(Difference listings)
==============================
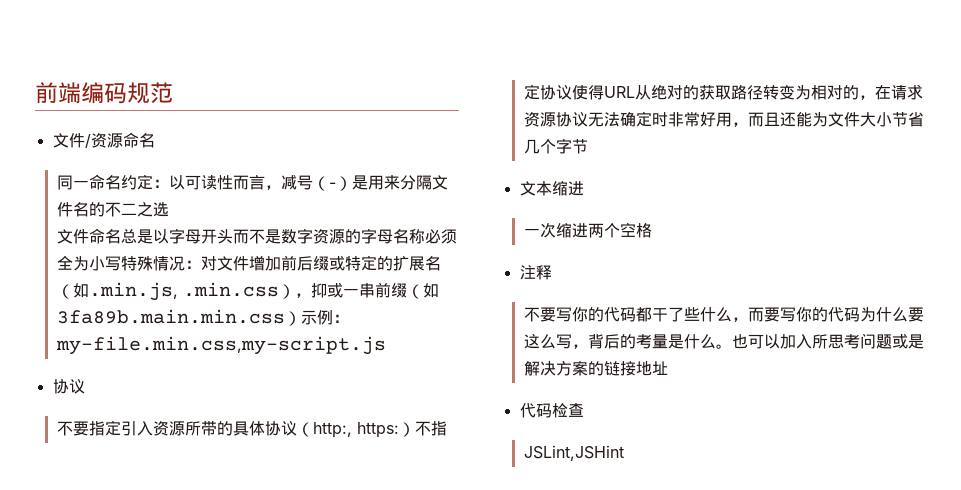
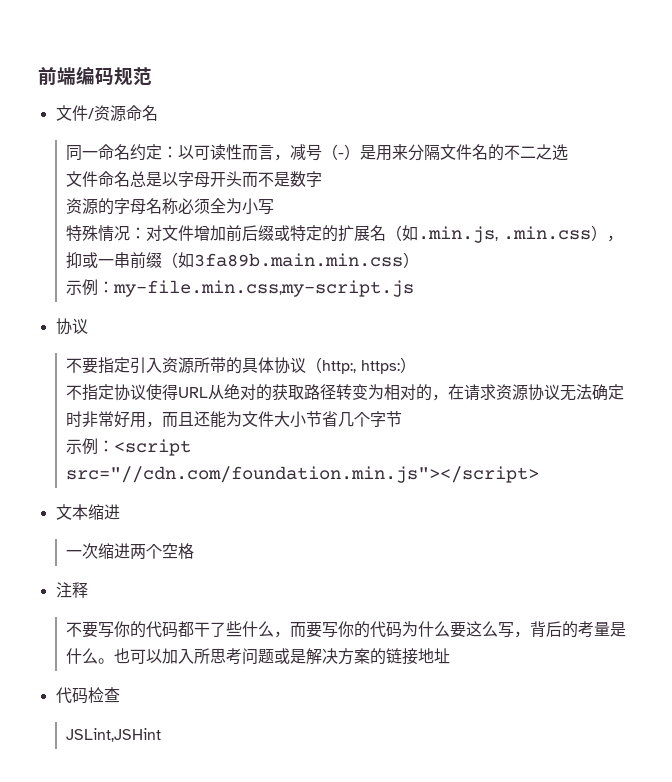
(313, 236) none -> (323, 179) //
(121, 263) none -> (275, 207) //
(301, 318) none -> (420, 260) //
(415, 429) none -> (416, 365) //
(588, 146) none -> [66,438,192,456] [66,466,540,483] // 示例：<script src="//cdn.com/foundation.min.js"></script>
==============================
■ **What you are asked to do**
Copy each line of the records above exactly as written. Do not carry over any picture.

■ **Answer section**
(313, 236) none -> (323, 179) //
(121, 263) none -> (275, 207) //
(301, 318) none -> (420, 260) //
(415, 429) none -> (416, 365) //
(588, 146) none -> [66,438,192,456] [66,466,540,483] // 示例：<script src="//cdn.com/foundation.min.js"></script>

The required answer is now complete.